Markle is due to arrive at the chapel in a car with her mother, while her father will escort her down the aisle.
PERSPECTIVE
This wedding has drawn comparisons with some remarkable episodes of recent royal history: Edward VIII’s relationship with American divorcee Wallis Simpson, which led him to abdicate in 1936, and the queen’s late sister Margaret’s decision to call off her marriage to an equerry Peter Townsend.
“Meghan will bring a new perspective to the royal family,” royal biographer Claudia Joseph said. “Obviously she comes from a very different background and … that’s hugely important to take the royal family into the future.”
The younger son of the late Princess Diana, Harry has always been a hugely popular figure member of the royal family.
A cheeky child who stuck his tongue out at photographers, he left a lasting memory in the minds of many when aged just 12, he walked solemnly behind his mother’s coffin as her funeral cortege made its way through London after her death in a car crash in 1997.
“I don’t think any child should be asked to do that, under any circumstances. I don’t think it would happen today,” he said in an interview published last June.
The impact of her death threw the prince off the rails, and his teenage years were overshadowed by negative headlines. In 2002 he admitted smoking cannabis and getting drunk when underage in a pub near the royal family’s country estate.
He later scuffled with paparazzi outside a London nightclub and caused outrage by dressing as a Nazi officer at a party.
He began to get his life back on track after joining the army, serving two tours of duty in Afghanistan and escaping the media scrutiny and other trappings of his gilded upbringing.
POPULAR
Now a campaigner on mental health issues, he says he was close to a breakdown in his 20s. Such frank admissions of frailty has resonated with Britons as has his natural ease when mingling with the public.
“One of the reasons why Prince Harry is so popular is when he was young he was something of a wild child, he got himself into a number of scrapes,” said royal historian Hugo Vickers.
“All that has served to do is make him even more popular.”
A poll last week found 71 per cent of respondents had a favourable view of Harry. That made him the second-highest rated members of the royals, just behind his brother but ahead of the 92-year-old queen.

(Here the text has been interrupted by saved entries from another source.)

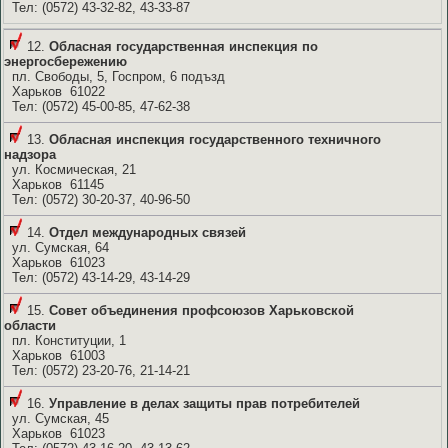
Тел: (0572) 43-32-82, 43-33-87
12.
Обласная государственная инспекция по
энергосбережению
пл. Свободы, 5, Госпром, 6 подъзд
Харьков 61022
Тел: (0572) 45-00-85, 47-62-38
13.
Обласная инспекция государственного техничного
надзора
ул. Космическая, 21
Харьков 61145
Тел: (0572) 30-20-37, 40-96-50
14.
Отдел международных связей
ул. Сумская, 64
Харьков 61023
Тел: (0572) 43-14-29, 43-14-29
15.
Совет объединения профсоюзов Харьковской
области
пл. Конституции, 1
Харьков 61003
Тел: (0572) 23-20-76, 21-14-21
16.
Управление в делах защиты прав потребителей
ул. Сумская, 45
Харьков 61023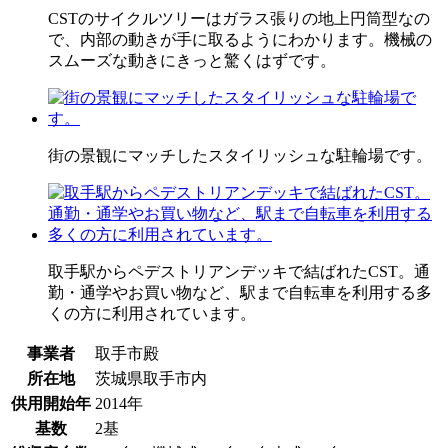
CSTのサイクルツリーはガラス張りの地上円筒型なの
で、内部の動きが手に取るようにわかります。機械の
スムーズな動きにきっと驚くはずです。
街の景観にマッチしたスタイリッシュな駐輪場です。
取手駅からペデストリアンデッキで結ばれたCST。通
勤・通学やお買い物など、駅まで自転車を利用する多
くの方に利用されています。
事業者
取手市殿
所在地
茨城県取手市内
供用開始年
2014年
基数
2基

Markle, who was born in Los Angeles, made her first TV appearance in a 2002 episode of the medical drama General Hospital and has appeared in other TV shows and films.
In 2011, she married film producer Trevor Engelson but they divorced two years later. She achieved greatest fame as an actress for her starring part as Rachel Zane in the legal drama Suits. She bowed out of the series last month, after her character married her long-time love interest.
Meghan will not become a princess in her own right, but her unlikely marriage to Harry has led many to describing it as a magical children’s story.
“The Americans love the British royal family and when you have an American actress marrying a British royal prince, it is the stuff of fairy tales,” biographer Joseph said.
However, certainly not everyone in Britain agrees and an opinion poll this week suggested more than half the country would not watch the wedding.
“The idea that someone’s aspiration should be to marry into someone else’s wealth and status, the idea that Meghan Markle wasn’t already successful in her own right, I don’t think that’s ok,” Graham Smith, the chief executive of the anti-monarchist campaign group Republic, told Reuters.
“That’s not my idea of a fairy tale.”